Think You Don't Have Enough Time? Read This Story
Estimated reading time: 3 minutes
“I don’t have enough time to….”
How many times have you thought or said that?
How often do you feel frustrated because you don’t have enough time to pursue your passions or do something you really think you should do (such as practising English)?
“Too often” is my answer.
- I don’t have enough time to cook for myself at lunchtime
- I don’t have time to learn a third language
These were two of my most recurrent I-don’t-have-enough-time-to thoughts. But I’ve learned that there’s nothing that I don’t have time for.
And the following true story confirms it. It’s a story that inspired me to change the way I look at my time and goals.
It’s the true story of Giorgio, an Italian construction worker.
Giorgio worked all day on building sites laying bricks, shovelling sand and hammering nails. He would come home at the end of the day feeling knackered.
But Giorgio had a dream whose importance was much greater than his physical tiredness: he wanted to build a house – a huge house – for his family and his children’s families too, so they could all live under the same roof.
He wanted a large backyard so that his grandchildren could play safely outdoors. He wanted a wide terrace where the whole family could share Sunday meals together and he wanted to build a large basement for his wife so she could run her small business.
He had an exhausting full-time job, though, so how could he find the time and energy for such a daunting task?
He turned the dream of “building a huge house for my family” into a priority.
It became a priority for him because, without this house, his son and his daughter would have to work a lot more to buy one.
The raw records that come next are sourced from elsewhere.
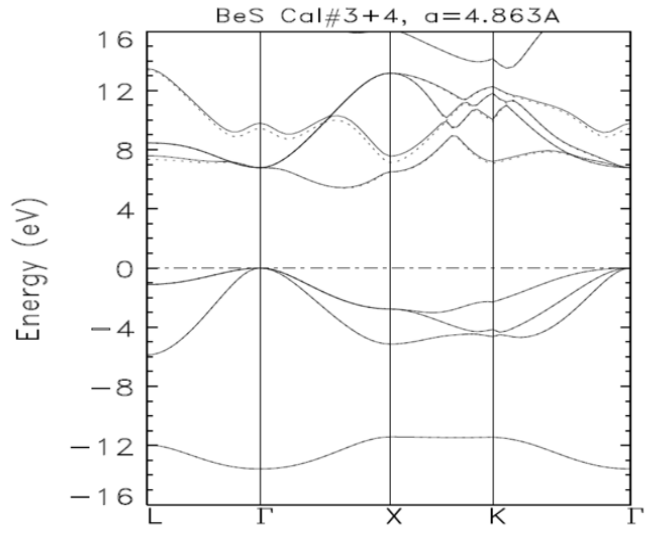
Figure 1. The electronic band structures of zb-BeS for a room temperature experimental lattice constant of 4.863 Å as obtained from calculations III (solid lines) and IV (dashed lines). Zero on the vertical axis denotes the position of the Fermi energy.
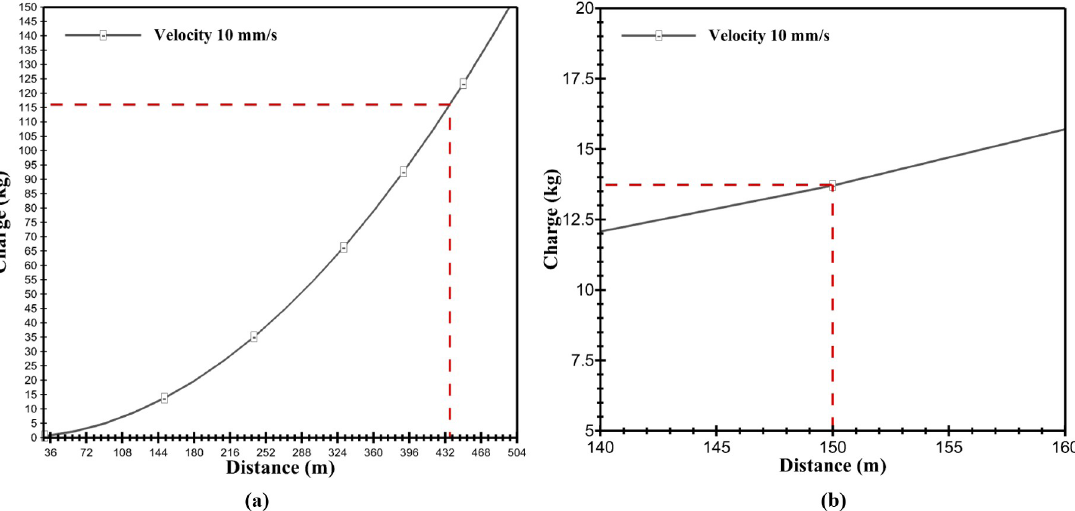
Figure 9: (a) Safe charge weight per delay (Q) for “Conveyor belt” site; (b) Safe charge weight per delay for “Panel1 (Upper exploitation level)”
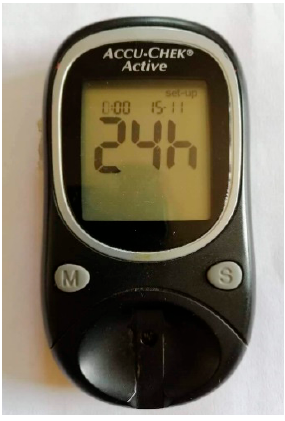
Figure 2. Digital blood glucose sensor.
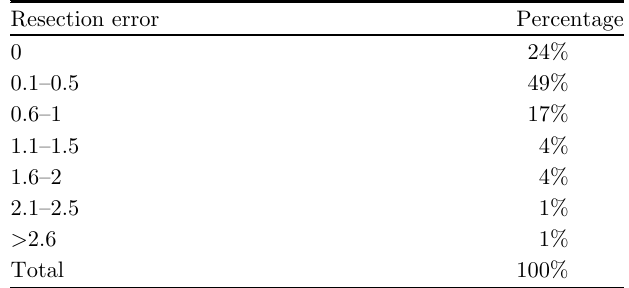
Figure 4. The tibial block was seated as per surgical plan and pinned. This is an intraoperative image showing the patient speci fi c cutting block placed on the proximal tibial surface which perfectly sat, once soft tissue was dissected off the bony surfaces for the contact points of the block. Tibial rotation and slope was double checked by extra-medullary alignment guide through the 3D block and the oblique pin placed before the cuts were made.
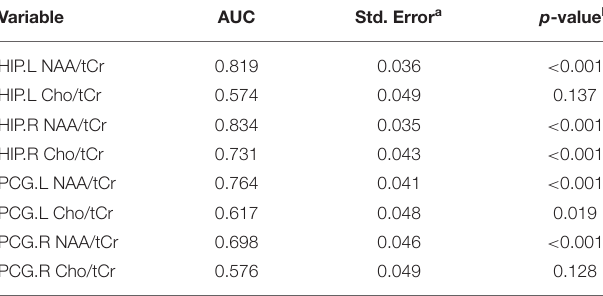
TABLE 4 | The area under the receiver operating characteristic (ROC)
His grandchildren wouldn’t have a large safe space to play outdoors and his wife wouldn’t be able to work from home.
Worst of all, his family would have to live separately, something that would make him really sad.
For 5 years, Giorgio worked his normal job during the day and, with the help of the whole family, built a house at night and during weekends.
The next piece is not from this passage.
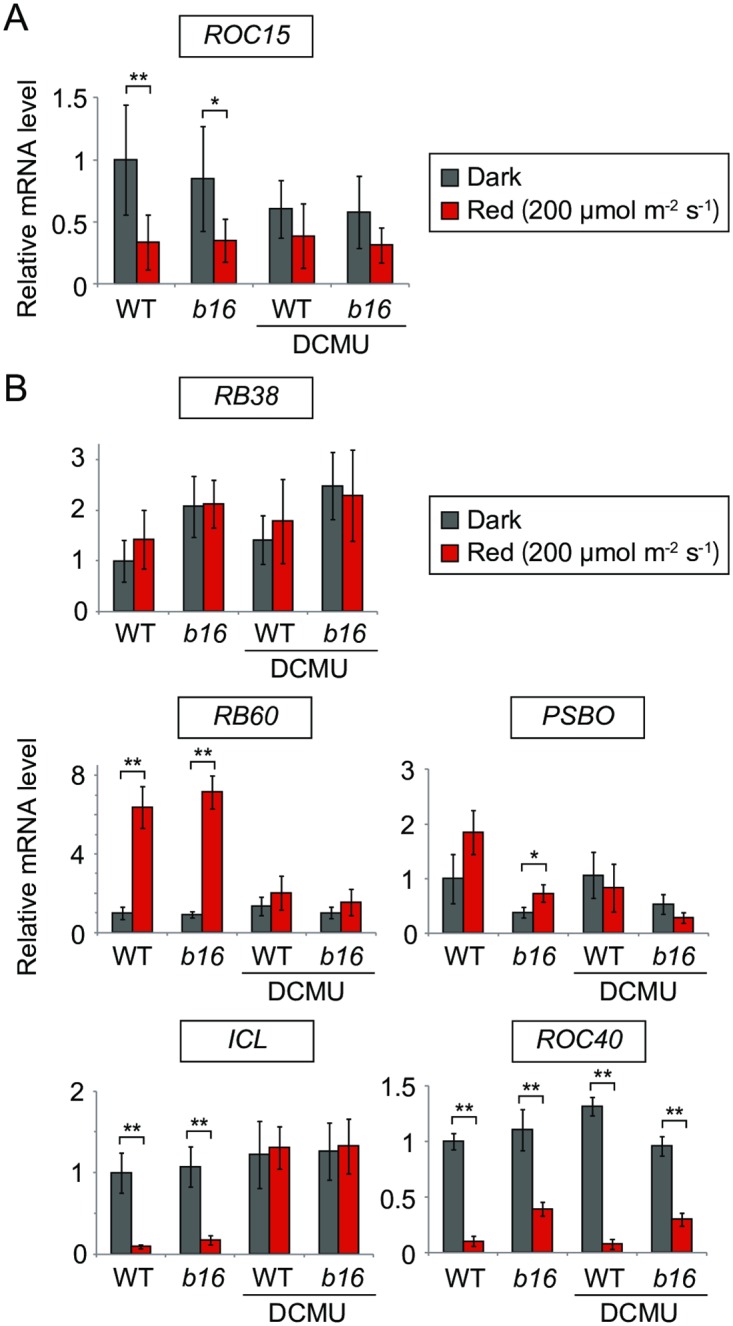
Red light response of ROC15 and other mRNAs.Early log phase TAP liquid cultures (approximately 5 x 105 cells/mL) of WT and b16 were adapted to darkness for one day, and then exposed to red light (200 μmol∙m-2∙s-1) for 2 h. DCMU was added to the cultures before dark adaptation at a final concentration of 10 μM. (A, B) RT-qPCR result of ROC15 (A) and other genes (B). Graphs represent the mean ± SD of 3–6 independent experiments. The transcript abundances relative to RCK1 were further normalized by dividing by the average for the dark control of the WT for easy comparison. * P < 0.05, ** P < 0.01 (Student’s t-test).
Giorgio was Aloha’s grandad (Aloha is my partner). He died in 1990 but the house he built is still standing and I go there regularly.
Here it is
So what’s the point here? Should we make time for our dreams by sleeping less? No! I’d never trade my 7 hours of sleep for anything in the world!
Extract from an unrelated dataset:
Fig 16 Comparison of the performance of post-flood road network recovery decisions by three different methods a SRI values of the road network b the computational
But the next time you catch yourself thinking or saying, “I don’t have time for this goal”, be honest with yourself and accept that what you’re really saying is “this goal isn’t one of my priorities”.
There’s nothing wrong with that.
But if it’s not a priority, then shamelessly let go of it without guilt. Free yourself from your goal and focus on what truly matters to you.
I’ve let go of my goal of learning a third language. Bye bye! No more frustration. No more negative self-talk because I’m not studying French, Spanish, Arabic or Vietnamese.
However, I do feel that cooking for myself at lunchtime must become a priority.
How can I make it so?
I’ll talk about a simple technique I use to turn a goal into a priority in my next post.
For now, think.
What goal could you shamelessly let go of today?
What goal must become an urgent priority?